Essay # 2: Tell us about a personal quality, talent, accomplishment, contribution or experience that is important to you. What about this quality or accomplishment makes you proud and how does it relate to the person you are?

Lying on a hospital gurney, Mom was pushed through an aisle where doctors and nurses stood with their heads down. After months of taking radioactive treatments, intravenous drips, pills, eating a controlled diet, and suffering, she now lies still, having enjoyed only thirty seven years of life.

From this last memory of my mother, I witnessed the transient essence of life. Moreover, I learned the lesson that I should not only take chances, but also look for more of them. Frequently developing this idea and practicing it, I become a person who indefatigably challenges himself.

For instance, when I came to the United States, my foremost difficulty was language. At first, "I don't know" was the standard answer to almost all questions. However, after memorizing fifty vocabulary words each day, I soon overcame communication problems.

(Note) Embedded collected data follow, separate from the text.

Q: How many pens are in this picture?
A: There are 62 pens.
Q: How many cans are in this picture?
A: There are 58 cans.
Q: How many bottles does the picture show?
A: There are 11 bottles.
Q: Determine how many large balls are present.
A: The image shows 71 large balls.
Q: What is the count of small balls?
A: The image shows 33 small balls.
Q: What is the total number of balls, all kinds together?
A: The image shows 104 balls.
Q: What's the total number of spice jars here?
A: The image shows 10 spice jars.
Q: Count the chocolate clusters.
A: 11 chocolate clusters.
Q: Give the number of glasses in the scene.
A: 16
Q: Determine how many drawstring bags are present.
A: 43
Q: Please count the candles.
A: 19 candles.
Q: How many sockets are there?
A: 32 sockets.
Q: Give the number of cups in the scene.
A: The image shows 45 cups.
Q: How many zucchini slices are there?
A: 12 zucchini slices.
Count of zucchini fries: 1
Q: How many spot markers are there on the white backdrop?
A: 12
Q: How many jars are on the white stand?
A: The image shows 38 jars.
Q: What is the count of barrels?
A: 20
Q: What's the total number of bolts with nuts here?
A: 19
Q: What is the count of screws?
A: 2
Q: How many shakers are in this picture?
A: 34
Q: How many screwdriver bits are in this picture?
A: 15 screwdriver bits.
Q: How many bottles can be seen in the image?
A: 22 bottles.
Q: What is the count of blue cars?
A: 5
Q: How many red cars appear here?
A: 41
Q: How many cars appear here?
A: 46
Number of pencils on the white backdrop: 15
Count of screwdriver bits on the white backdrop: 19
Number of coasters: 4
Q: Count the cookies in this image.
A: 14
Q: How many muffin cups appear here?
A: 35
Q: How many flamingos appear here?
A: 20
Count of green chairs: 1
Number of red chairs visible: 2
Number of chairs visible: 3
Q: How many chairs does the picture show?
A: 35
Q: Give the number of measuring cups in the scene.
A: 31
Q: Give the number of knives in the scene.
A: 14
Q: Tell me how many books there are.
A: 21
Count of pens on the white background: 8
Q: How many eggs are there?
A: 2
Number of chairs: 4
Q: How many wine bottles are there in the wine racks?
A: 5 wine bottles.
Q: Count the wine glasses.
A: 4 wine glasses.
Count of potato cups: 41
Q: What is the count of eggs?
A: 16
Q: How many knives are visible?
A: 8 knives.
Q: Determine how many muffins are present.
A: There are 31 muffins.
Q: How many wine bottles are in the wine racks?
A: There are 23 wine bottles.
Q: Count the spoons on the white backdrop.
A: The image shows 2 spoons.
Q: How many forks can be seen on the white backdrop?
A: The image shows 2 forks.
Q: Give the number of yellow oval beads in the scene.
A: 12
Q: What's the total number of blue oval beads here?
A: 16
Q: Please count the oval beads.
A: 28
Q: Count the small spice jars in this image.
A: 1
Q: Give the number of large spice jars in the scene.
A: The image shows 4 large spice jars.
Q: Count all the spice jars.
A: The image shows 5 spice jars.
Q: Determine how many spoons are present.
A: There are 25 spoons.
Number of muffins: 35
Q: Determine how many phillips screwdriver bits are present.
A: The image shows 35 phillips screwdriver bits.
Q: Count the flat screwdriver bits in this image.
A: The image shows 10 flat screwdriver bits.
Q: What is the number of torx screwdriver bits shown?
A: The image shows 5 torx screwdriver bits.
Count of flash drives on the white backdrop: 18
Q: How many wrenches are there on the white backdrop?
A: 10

At about the time I could recite Dr. King's "I Have a Dream" speech easily, I progressed beyond the English Learner Program, capable of performing in school at the same level as native speakers.

Wishing to become a more competitive student, I joined the band. Although I knew nothing about playing and marching, I took on the challenge. Since I did not know how to side read, I had to practice the same measure over and over. I practiced from eight to twelve in the morning playing "Earth, Wind, and Fire" and from one to five in the afternoon marching the show. Wanting to use every ounce of my spare time, I even used water breaks to ask section leaders about measures that were giving me trouble. That was how I spent the summer of my sophomore year, playing under the maple trees for four hours and sweating in the dusty field for another four hours. In only four months, I was able to participate in the field show just like other band members.

Looking back, I feel extremely proud about my growth and accomplishments in only four and half years since my immigration. My evolution into someone who is self-challenging helped me overcome many of the obstacles I have faced. It has been the propulsive that granted me my proud high school records, and it will continue to be the driving force in college, my future vocation, and the rest of my life.
EF_Kevin 8 / 13,321 129  
Nov 5, 2009   #2
Hi Amy,

Please go help a few other people, especially those who seem to be struggling with a language barrier, because you can help them a lot! You can also help people whose essays impress you and ask them to click your username to find your essays and return the favor.

...confirmed by the atmosphere in the ward. (Stumbling and gravity go together in a funny way that does not apply here)

Oh, I'm so sorry you lost your Mom. I think you did a good job of explaining how it motivated you to be a doctor. You can make this better by telling the reader that you started learning about oncology, and then you became interested in other medicine as well. Cite some articles, and show us that you are already becoming an expert because of how driven you are!

the first 2 paragraphs of the 2nd essay belong with the first essay. You should start essay #2 with:
For instance, When I came...

That way, it will be all about your accomplishment of learning language. The first 2 paragraphs are about a different subject.

I hope you have lots of success as a physician!!